以臨場掃描式電子顯微鏡分析技術研究鋰離子電池陽極材料於鋰化反應時之微結構變化

Abstract

鋰離子電池是近幾年應用最為廣泛的儲能裝置，提高鋰電池的電量與循環壽命是現在電池研究中非常重要的議題。 為了有效提升電池的效能，了解電極材料的反應與形貌變化成了非常關鍵的資訊。因此，在本研究中，我們開發出新型的臨場掃描式電子顯微鏡觀察方法，用於分析電極材料在不同電壓下的結構變化，以了解其電量衰退的機制。我們以化學氣相沉積法成長出單層且不連續的二硫化鉬薄膜作為電極材料並進行臨場觀察，實驗發現單層二硫化鉬薄膜在當測試電壓由開路電位下降至1.1 V時，薄膜的形貌出現了巨大的轉變，薄膜材料不再平整，取而代之的是許多塊狀的生成物產生。接著將電壓降至0.5 V時，出現大量的島狀結構且表面更加粗糙。此外，我們也試圖以穿透式電子顯微鏡、歐傑電子能譜分析儀以及電化學測試的方法對多層二硫化鉬薄膜進行鋰化過程的觀察以了解其反應機制。我們認為二硫化鉬在鋰電池中1.1V的反應不只有過去研究所提到的離子插層反應而已，而是有更劇烈的相轉變過程，這樣的變化很可能是導致二硫化鉬電極壽命降低的主要原因之一。 本研究也以臨場掃描式電子顯微鏡觀察矽奈米線在鋰電池中的反應。觀察後發現，矽奈米線在10 mV反應10小時後，直徑的部分有約150%的膨脹率。接著，在10 mV反應25小時後，我們觀察到矽奈米線會因為過度的膨脹而在表面出現裂痕，最終導致破裂。這樣的現象也同樣的影響了電極的穩定性。因此，我們試圖利用原子層沉積法在矽奈米線上鍍上一層TiO2保護層以減低矽奈米線膨脹所造成的問題。雖然許多文章聲稱TiO2具有一定的可塑性因此可以用以承受矽奈米線膨脹所產生的應力，但在實驗後發現實際上並沒有這麼理想，在10 mV反應10小時的條件下，這個TiO2保護層就出現碎裂的問題，仍然無法有效解決矽奈米線因為膨脹導致碎裂的問題。本研究希望能透過對於鋰電池電極材料的觀察來了解電極的反應與變化以利未來在電池修飾上有更明確的方向。

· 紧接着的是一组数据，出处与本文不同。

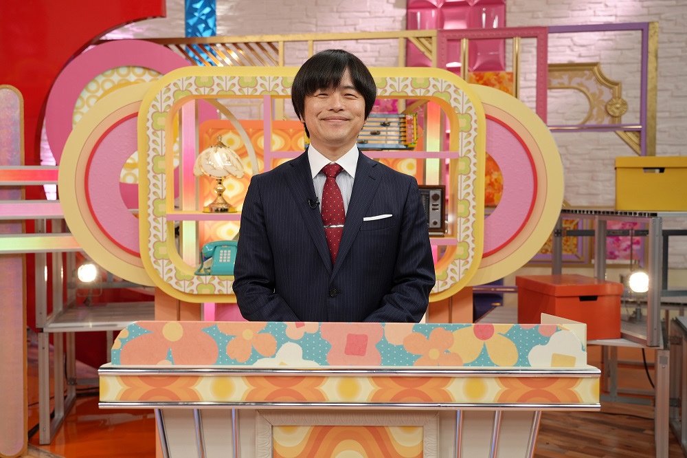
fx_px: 687
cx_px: 344
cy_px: 229
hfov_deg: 53.1
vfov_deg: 36.8
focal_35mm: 36
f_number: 4
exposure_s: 1/160
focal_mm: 36
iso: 400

Lithium ion battery is the most popular and widely used energy storage system. To increase the capacity and cycle stability is an important issue for the new generation of lithium ion battery. In order to improve the performance and efficiency of lithium ion battery, understanding the reaction mechanisms and morphology changes of electrode materials is essential. In this work, we develop a new in-situ scanning electron microscopy (SEM) technique to observe the morphological evolution of the electrode materials for understanding the mechanism of capacity decay of lithium ion batteries. We apply CVD method to synthesize monolayer MoS2 for the anode material and analyze the anode using in-situ SEM. The monolayer MoS2 has significant morphological changes after discharging from the open circuit voltage to 1.1 V. When the cell is discharged to 0.5 V, the MoS2 anode becomes rough and loses the thin-film morphology. We also use Transmission electron microscopy, Auger electron spectroscopy and electrochemical analysis on multilayer MoS2 thin films in order to understand the lithiation mechanism thoroughly. Based on the results, we believe the reaction at 1.1 V is not only Li+ ion intercalation but also accompanied by a phase transformation, which could be the reason of capacity fading of MoS2 anode. In this work, Si nanowires are also studied by the in-situ SEM observation. The Si nanowires as the anode material exhibit obvious expansion when it is lithiated at 10 mV for 10 h. Further lithiation for 25 h, the Si nanowires are even cracked due to excessive expansion. Crack is one of the main causes that can reduce the electrochemical performance of Si anode. Therefore, we coat a TiO2 protective layer on Si nanowires to decrease the effect of extensive expansion. Many reports suggest the TiO2 layer is an elastic material that can accommodate the volume expansion of the Si anode, but we find that, after lithiation of 10 mV for 10 h, the TiO2 protective layer is still cracked. These results also show that the in-situ SEM observation method developed in this study is useful for understanding the reaction mechanisms in lithium ion battery and the effectiveness of material modification.